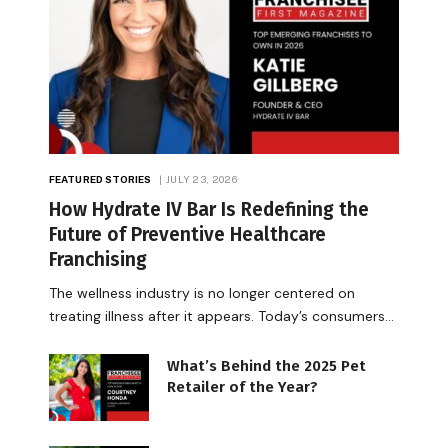
FEATURED STORIES
JULY 23, 2026
How Hydrate IV Bar Is Redefining the
Future of Preventive Healthcare
Franchising
The wellness industry is no longer centered on
treating illness after it appears. Today’s consumers…
What’s Behind the 2025 Pet
Retailer of the Year?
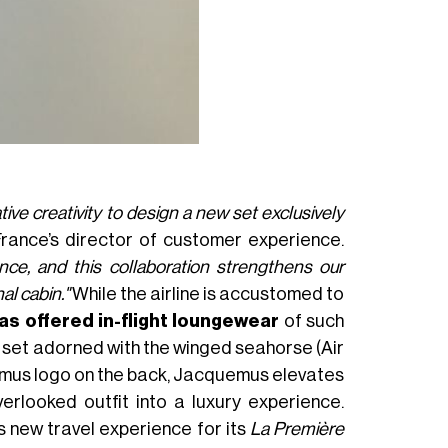
ve creativity to design a new set exclusively
 France’s director of customer experience.
nce, and this collaboration strengthens our
l cabin."
While the airline is accustomed to
 has offered in-flight loungewear
of such
on set adorned with the winged seahorse (Air
emus logo on the back, Jacquemus elevates
erlooked outfit into a luxury experience.
’s new travel experience for its
La Première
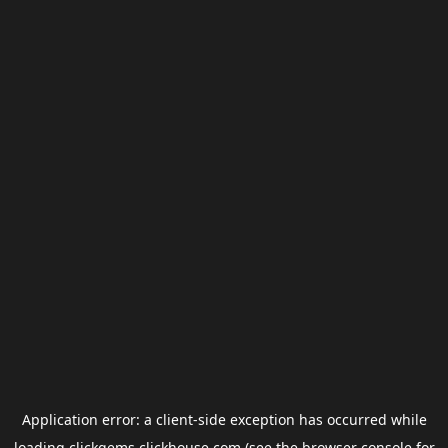
Application error: a
client
-side exception has occurred while
loading
clickgems.clickhouse.com
(see the
browser console
for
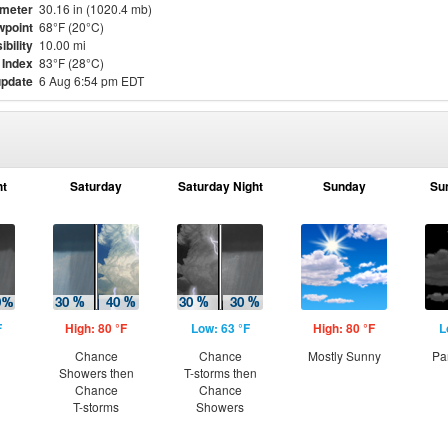
meter
30.16 in (1020.4 mb)
point
68°F (20°C)
ibility
10.00 mi
 Index
83°F (28°C)
update
6 Aug 6:54 pm EDT
ht
Saturday
Saturday Night
Sunday
Su
F
High: 80 °F
Low: 63 °F
High: 80 °F
L
Chance
Chance
Mostly Sunny
Pa
Showers then
T-storms then
Chance
Chance
T-storms
Showers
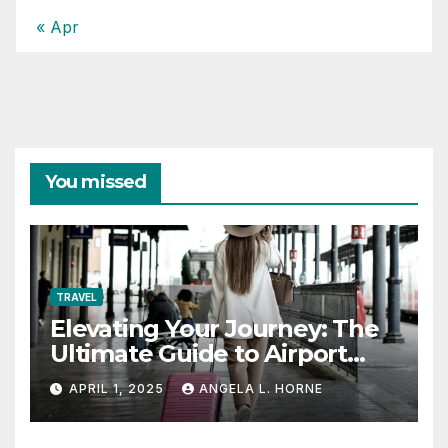
« Apr
You missed
TRAVEL
Elevating Your Journey: The
Ultimate Guide to Airport
Fashion for Travelers
APRIL 1, 2025
ANGELA L. HORNE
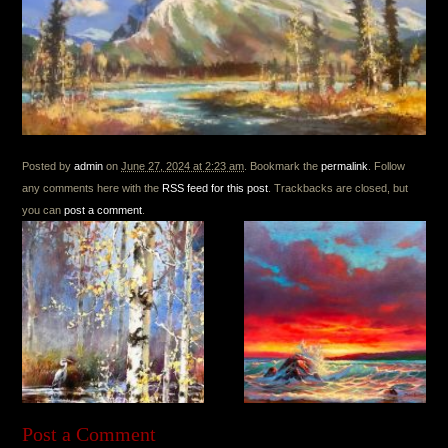
Posted by
admin
on
June 27, 2024 at 2:23 am
. Bookmark the
permalink
. Follow
any comments here with the
RSS feed for this post
. Trackbacks are closed, but
you can
post a comment
.
Post a Comment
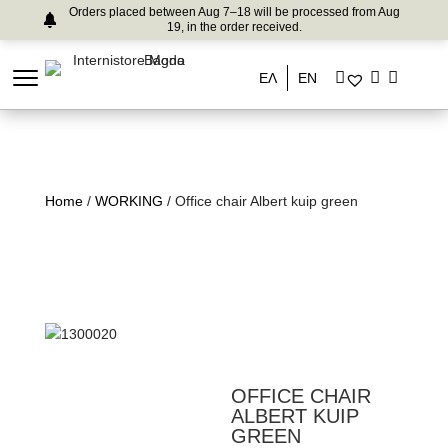
Orders placed between Aug 7–18 will be processed from Aug
19, in the order received.
ΕΛ
EN
Home
/
WORKING
/ Office chair Albert kuip green
OFFICE CHAIR
ALBERT KUIP
GREEN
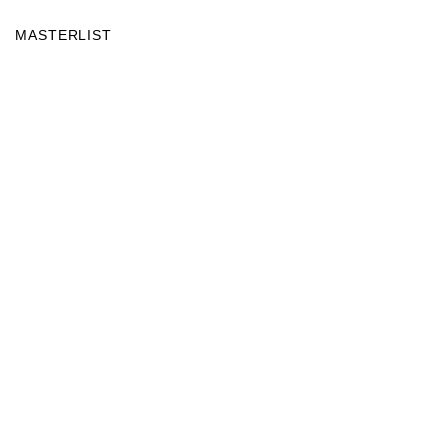
MASTERLIST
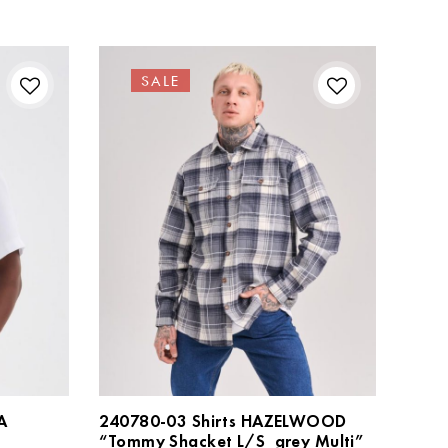
SALE
A
240780-03 Shirts HAZELWOOD
“Tommy Shacket L/S_grey Multi”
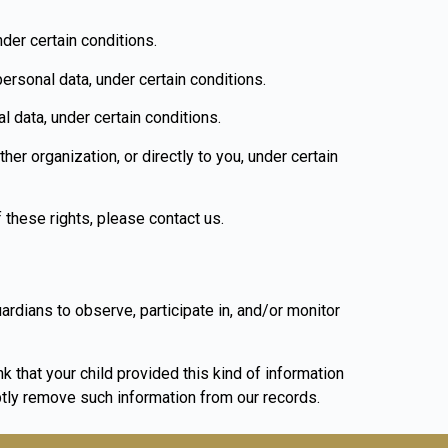
nder certain conditions.
personal data, under certain conditions.
l data, under certain conditions.
her organization, or directly to you, under certain
 these rights, please contact us.
uardians to observe, participate in, and/or monitor
k that your child provided this kind of information
tly remove such information from our records.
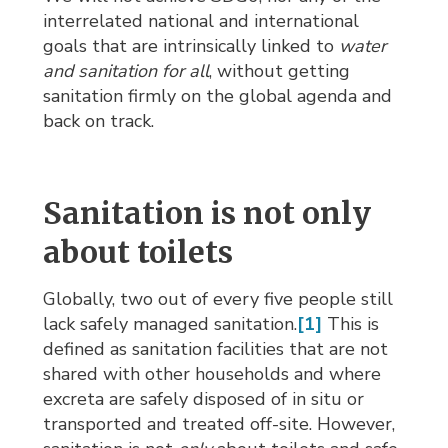
interrelated national and international
goals that are intrinsically linked to
water
and sanitation for all
, without getting
sanitation firmly on the global agenda and
back on track.
Sanitation is not only
about toilets
Globally, two out of every five people still
lack safely managed sanitation.
[1]
This is 
defined as sanitation facilities that are not
shared with other households and where
excreta are safely disposed of in situ or
transported and treated off-site. However,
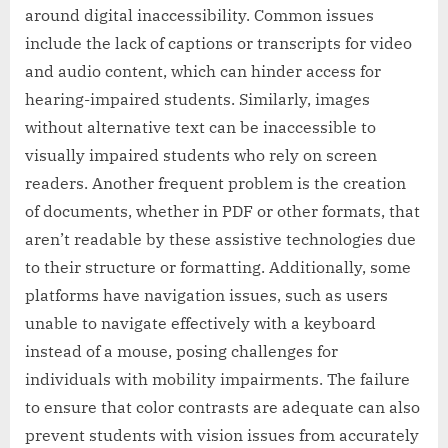
around digital inaccessibility. Common issues
include the lack of captions or transcripts for video
and audio content, which can hinder access for
hearing-impaired students. Similarly, images
without alternative text can be inaccessible to
visually impaired students who rely on screen
readers. Another frequent problem is the creation
of documents, whether in PDF or other formats, that
aren’t readable by these assistive technologies due
to their structure or formatting. Additionally, some
platforms have navigation issues, such as users
unable to navigate effectively with a keyboard
instead of a mouse, posing challenges for
individuals with mobility impairments. The failure
to ensure that color contrasts are adequate can also
prevent students with vision issues from accurately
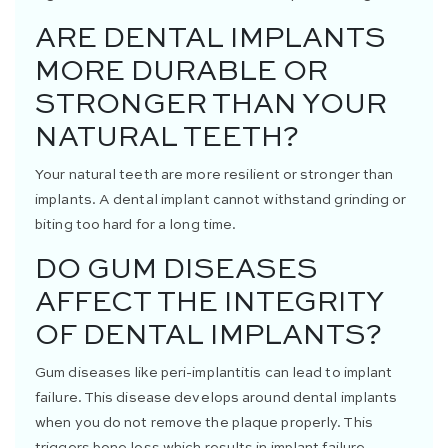
ARE DENTAL IMPLANTS
MORE DURABLE OR
STRONGER THAN YOUR
NATURAL TEETH?
Your natural teeth are more resilient or stronger than
implants. A dental implant cannot withstand grinding or
biting too hard for a long time.
DO GUM DISEASES
AFFECT THE INTEGRITY
OF DENTAL IMPLANTS?
Gum diseases like peri-implantitis can lead to implant
failure. This disease develops around dental implants
when you do not remove the plaque properly. This
triggers bone loss which results in implant failure.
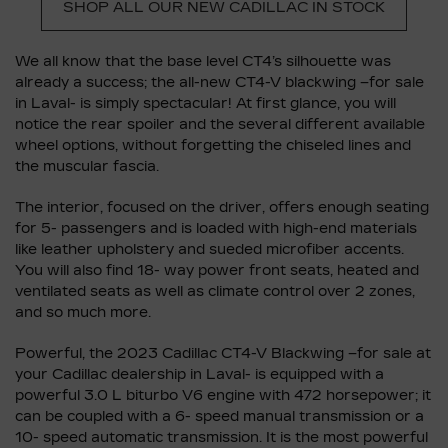
SHOP ALL OUR NEW CADILLAC IN STOCK
We all know that the base level CT4’s silhouette was
already a success; the all-new CT4-V blackwing –for sale
in Laval- is simply spectacular! At first glance, you will
notice the rear spoiler and the several different available
wheel options, without forgetting the chiseled lines and
the muscular fascia.
The interior, focused on the driver, offers enough seating
for 5- passengers and is loaded with high-end materials
like leather upholstery and sueded microfiber accents.
You will also find 18- way power front seats, heated and
ventilated seats as well as climate control over 2 zones,
and so much more.
Powerful, the 2023 Cadillac CT4-V Blackwing –for sale at
your Cadillac dealership in Laval- is equipped with a
powerful 3.0 L biturbo V6 engine with 472 horsepower; it
can be coupled with a 6- speed manual transmission or a
10- speed automatic transmission. It is the most powerful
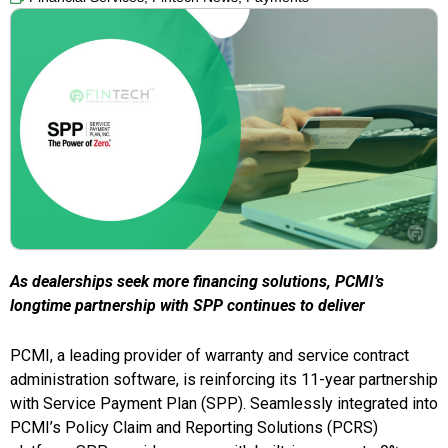
As dealerships seek more financing solutions, PCMI’s
longtime partnership with SPP continues to deliver
PCMI, a leading provider of warranty and service contract
administration software, is reinforcing its 11-year partnership
with Service Payment Plan (SPP). Seamlessly integrated into
PCMI’s Policy Claim and Reporting Solutions (PCRS)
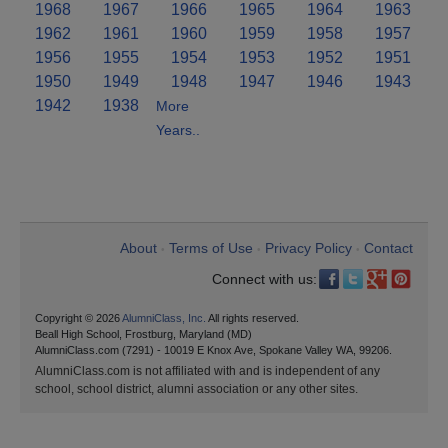
1968
1967
1966
1965
1964
1963
1962
1961
1960
1959
1958
1957
1956
1955
1954
1953
1952
1951
1950
1949
1948
1947
1946
1943
1942
1938
More
Years..
About
Terms of Use
Privacy Policy
Contact
•
•
•
Connect with us:
Copyright © 2026
AlumniClass, Inc.
All rights reserved.
Beall High School, Frostburg, Maryland (MD)
AlumniClass.com (7291) - 10019 E Knox Ave, Spokane Valley WA, 99206.
AlumniClass.com is not affiliated with and is independent of any
school, school district, alumni association or any other sites.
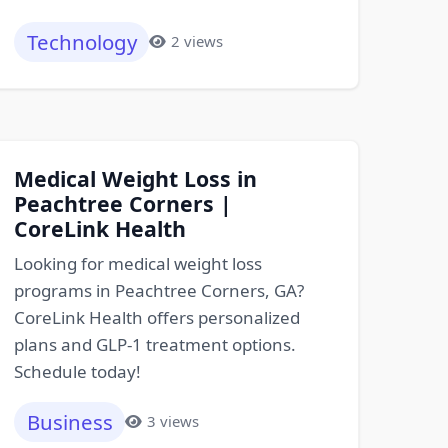
Technology
2 views
Medical Weight Loss in
Peachtree Corners |
CoreLink Health
Looking for medical weight loss
programs in Peachtree Corners, GA?
CoreLink Health offers personalized
plans and GLP-1 treatment options.
Schedule today!
Business
3 views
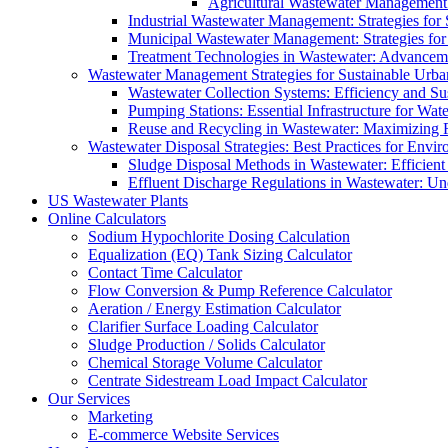
Agricultural Wastewater Management:
Industrial Wastewater Management: Strategies for
Municipal Wastewater Management: Strategies for
Treatment Technologies in Wastewater: Advancem
Wastewater Management Strategies for Sustainable Urb
Wastewater Collection Systems: Efficiency and Sust
Pumping Stations: Essential Infrastructure for W
Reuse and Recycling in Wastewater: Maximizing R
Wastewater Disposal Strategies: Best Practices for Envir
Sludge Disposal Methods in Wastewater: Efficient 
Effluent Discharge Regulations in Wastewater: U
US Wastewater Plants
Online Calculators
Sodium Hypochlorite Dosing Calculation
Equalization (EQ) Tank Sizing Calculator
Contact Time Calculator
Flow Conversion & Pump Reference Calculator
Aeration / Energy Estimation Calculator
Clarifier Surface Loading Calculator
Sludge Production / Solids Calculator
Chemical Storage Volume Calculator
Centrate Sidestream Load Impact Calculator
Our Services
Marketing
E-commerce Website Services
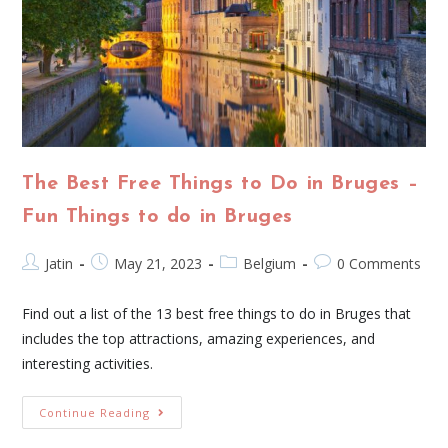
The Best Free Things to Do in Bruges –
Fun Things to do in Bruges
Jatin
May 21, 2023
Belgium
0 Comments
Find out a list of the 13 best free things to do in Bruges that
includes the top attractions, amazing experiences, and
interesting activities.
Continue Reading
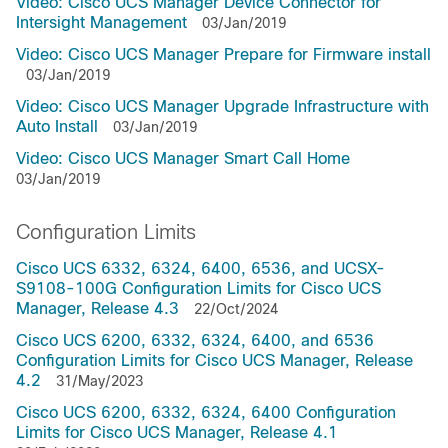
Video: Cisco UCS Manager Device Connector for
Intersight Management
03/Jan/2019
Video: Cisco UCS Manager Prepare for Firmware install
03/Jan/2019
Video: Cisco UCS Manager Upgrade Infrastructure with
Auto Install
03/Jan/2019
Video: Cisco UCS Manager Smart Call Home
03/Jan/2019
Configuration Limits
Cisco UCS 6332, 6324, 6400, 6536, and UCSX-
S9108-100G Configuration Limits for Cisco UCS
Manager, Release 4.3
22/Oct/2024
Cisco UCS 6200, 6332, 6324, 6400, and 6536
Configuration Limits for Cisco UCS Manager, Release
4.2
31/May/2023
Cisco UCS 6200, 6332, 6324, 6400 Configuration
Limits for Cisco UCS Manager, Release 4.1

· · ·

Перепишите дословно текст всех записей выше, без изображений.

=== Результат выполнения ===
FEATURED STORIES
JULY 23, 2026
How Hydrate IV Bar Is Redefining the
Future of Preventive Healthcare
Franchising
The wellness industry is no longer centered on
treating illness after it appears. Today’s consumers…
What’s Behind the 2025 Pet
Retailer of the Year?
ve creativity to design a new set exclusively
 France’s director of customer experience.
nce, and this collaboration strengthens our
l cabin."
While the airline is accustomed to
 has offered in-flight loungewear
of such
on set adorned with the winged seahorse (Air
emus logo on the back, Jacquemus elevates
erlooked outfit into a luxury experience.
’s new travel experience for its
La Première
Application error: a
client
-side exception has occurred while
loading
clickgems.clickhouse.com
(see the
browser console
for
meter
30.16 in (1020.4 mb)
point
68°F (20°C)
ibility
10.00 mi
 Index
83°F (28°C)
update
6 Aug 6:54 pm EDT
ht
Saturday
Saturday Night
Sunday
Su
F
High: 80 °F
Low: 63 °F
High: 80 °F
L
Chance
Chance
Mostly Sunny
Pa
Showers then
T-storms then
Chance
Chance
T-storms
Showers
« Apr
You missed
TRAVEL
Elevating Your Journey: The
Ultimate Guide to Airport
Fashion for Travelers
APRIL 1, 2025
ANGELA L. HORNE
Posted by
admin
on
June 27, 2024 at 2:23 am
. Bookmark the
permalink
. Follow
any comments here with the
RSS feed for this post
. Trackbacks are closed, but
you can
post a comment
.
Post a Comment
Orders placed between Aug 7–18 will be processed from Aug
19, in the order received.
ΕΛ
EN
Home
/
WORKING
/ Office chair Albert kuip green
OFFICE CHAIR
ALBERT KUIP
GREEN
MASTERLIST
SALE
A
240780-03 Shirts HAZELWOOD
“Tommy Shacket L/S_grey Multi”
nder certain conditions.
personal data, under certain conditions.
l data, under certain conditions.
her organization, or directly to you, under certain
 these rights, please contact us.
uardians to observe, participate in, and/or monitor
k that your child provided this kind of information
tly remove such information from our records.
interrelated national and international
goals that are intrinsically linked to
water
and sanitation for all
, without getting
sanitation firmly on the global agenda and
back on track.
Sanitation is not only
about toilets
Globally, two out of every five people still
lack safely managed sanitation.
[1]
This is 
defined as sanitation facilities that are not
shared with other households and where
excreta are safely disposed of in situ or
transported and treated off-site. However,
around digital inaccessibility. Common issues
include the lack of captions or transcripts for video
and audio content, which can hinder access for
hearing-impaired students. Similarly, images
without alternative text can be inaccessible to
visually impaired students who rely on screen
readers. Another frequent problem is the creation
of documents, whether in PDF or other formats, that
aren’t readable by these assistive technologies due
to their structure or formatting. Additionally, some
platforms have navigation issues, such as users
unable to navigate effectively with a keyboard
instead of a mouse, posing challenges for
individuals with mobility impairments. The failure
to ensure that color contrasts are adequate can also
prevent students with vision issues from accurately
ARE DENTAL IMPLANTS
MORE DURABLE OR
STRONGER THAN YOUR
NATURAL TEETH?
Your natural teeth are more resilient or stronger than
implants. A dental implant cannot withstand grinding or
biting too hard for a long time.
DO GUM DISEASES
AFFECT THE INTEGRITY
OF DENTAL IMPLANTS?
Gum diseases like peri-implantitis can lead to implant
failure. This disease develops around dental implants
when you do not remove the plaque properly. This
triggers bone loss which results in implant failure.
SHOP ALL OUR NEW CADILLAC IN STOCK
We all know that the base level CT4’s silhouette was
already a success; the all-new CT4-V blackwing –for sale
in Laval- is simply spectacular! At first glance, you will
notice the rear spoiler and the several different available
wheel options, without forgetting the chiseled lines and
the muscular fascia.
The interior, focused on the driver, offers enough seating
for 5- passengers and is loaded with high-end materials
like leather upholstery and sueded microfiber accents.
You will also find 18- way power front seats, heated and
ventilated seats as well as climate control over 2 zones,
and so much more.
Powerful, the 2023 Cadillac CT4-V Blackwing –for sale at
your Cadillac dealership in Laval- is equipped with a
powerful 3.0 L biturbo V6 engine with 472 horsepower; it
can be coupled with a 6- speed manual transmission or a
10- speed automatic transmission. It is the most powerful
As dealerships seek more financing solutions, PCMI’s
longtime partnership with SPP continues to deliver
PCMI, a leading provider of warranty and service contract
administration software, is reinforcing its 11-year partnership
with Service Payment Plan (SPP). Seamlessly integrated into
PCMI’s Policy Claim and Reporting Solutions (PCRS)
1968
1967
1966
1965
1964
1963
1962
1961
1960
1959
1958
1957
1956
1955
1954
1953
1952
1951
1950
1949
1948
1947
1946
1943
1942
1938
More
Years..
About
Terms of Use
Privacy Policy
Contact
•
•
•
Connect with us:
Copyright © 2026
AlumniClass, Inc.
All rights reserved.
Beall High School, Frostburg, Maryland (MD)
AlumniClass.com (7291) - 10019 E Knox Ave, Spokane Valley WA, 99206.
AlumniClass.com is not affiliated with and is independent of any
school, school district, alumni association or any other sites.
Technology
2 views
Medical Weight Loss in
Peachtree Corners |
CoreLink Health
Looking for medical weight loss
programs in Peachtree Corners, GA?
CoreLink Health offers personalized
plans and GLP-1 treatment options.
Schedule today!
Business
3 views
Agricultural Wastewater Management:
Industrial Wastewater Management: Strategies for
Municipal Wastewater Management: Strategies for
Treatment Technologies in Wastewater: Advancem
Wastewater Management Strategies for Sustainable Urb
Wastewater Collection Systems: Efficiency and Sust
Pumping Stations: Essential Infrastructure for W
Reuse and Recycling in Wastewater: Maximizing R
Wastewater Disposal Strategies: Best Practices for Envir
Sludge Disposal Methods in Wastewater: Efficient 
Effluent Discharge Regulations in Wastewater: U
US Wastewater Plants
Online Calculators
Sodium Hypochlorite Dosing Calculation
Equalization (EQ) Tank Sizing Calculator
Contact Time Calculator
Flow Conversion & Pump Reference Calculator
Aeration / Energy Estimation Calculator
Clarifier Surface Loading Calculator
Sludge Production / Solids Calculator
Chemical Storage Volume Calculator
Centrate Sidestream Load Impact Calculator
Our Services
Marketing
E-commerce Website Services
The Best Free Things to Do in Bruges –
Fun Things to do in Bruges
Jatin
May 21, 2023
Belgium
0 Comments
Find out a list of the 13 best free things to do in Bruges that
includes the top attractions, amazing experiences, and
interesting activities.
Continue Reading
Video: Cisco UCS Manager Device Connector for
Intersight Management
03/Jan/2019
Video: Cisco UCS Manager Prepare for Firmware install
03/Jan/2019
Video: Cisco UCS Manager Upgrade Infrastructure with
Auto Install
03/Jan/2019
Video: Cisco UCS Manager Smart Call Home
03/Jan/2019
Configuration Limits
Cisco UCS 6332, 6324, 6400, 6536, and UCSX-
S9108-100G Configuration Limits for Cisco UCS
Manager, Release 4.3
22/Oct/2024
Cisco UCS 6200, 6332, 6324, 6400, and 6536
Configuration Limits for Cisco UCS Manager, Release
4.2
31/May/2023
Cisco UCS 6200, 6332, 6324, 6400 Configuration
Limits for Cisco UCS Manager, Release 4.1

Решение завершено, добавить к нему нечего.